- Task prompt
Transcribe exactly every line from the one containing "Eyedrop the orange" down to the final line of the listing below, including both, and leave out the rest.

- Exercise input

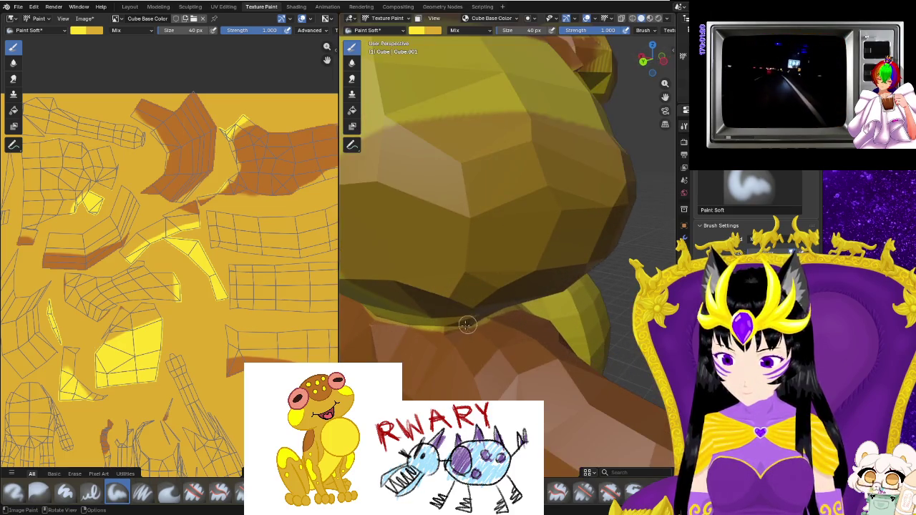
{"action": "middle_click_drag", "start_coordinate": [423, 315], "coordinate": [475, 278]}
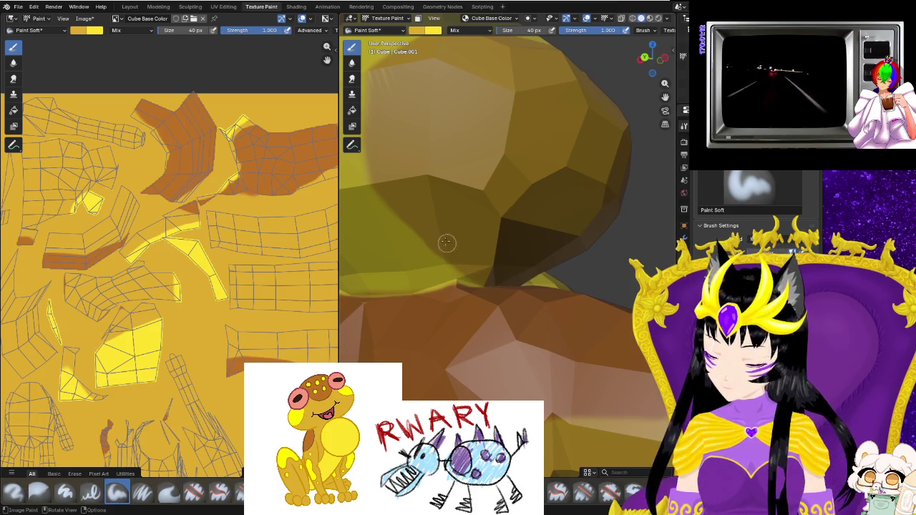
{"action": "middle_click_drag", "start_coordinate": [448, 245], "coordinate": [550, 267]}
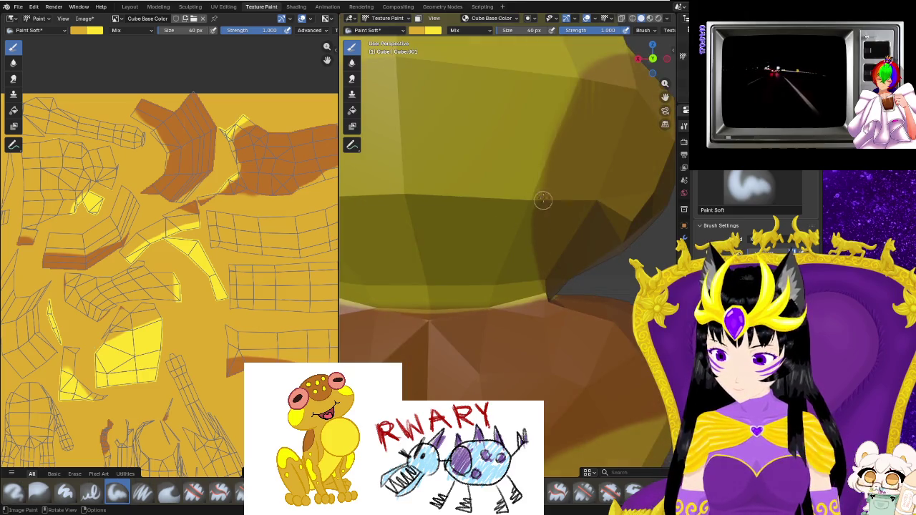
{"action": "middle_click_drag", "start_coordinate": [539, 255], "coordinate": [508, 319]}
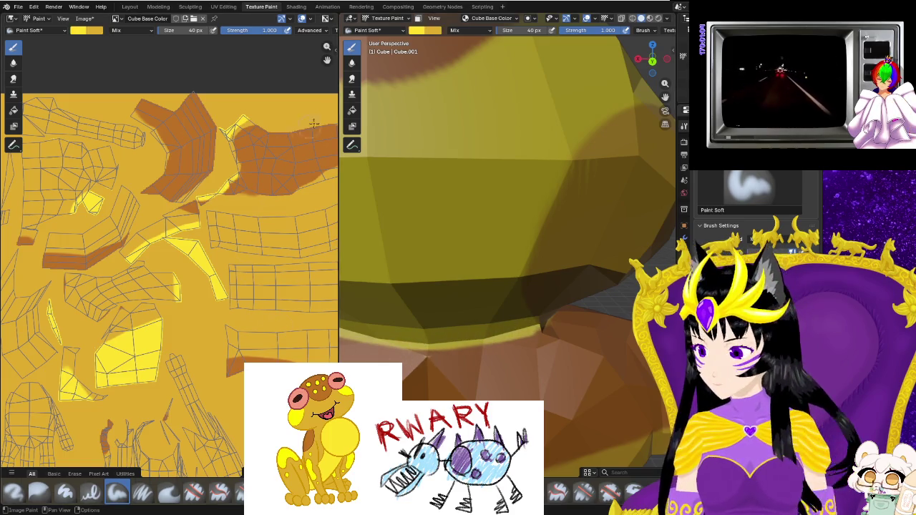
Eyedrop the orange from the UV texture as a brush colour.
{"action": "left_click", "coordinate": [433, 31]}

- Solution below
Eyedrop the orange from the UV texture as a brush colour.
{"action": "left_click", "coordinate": [433, 31]}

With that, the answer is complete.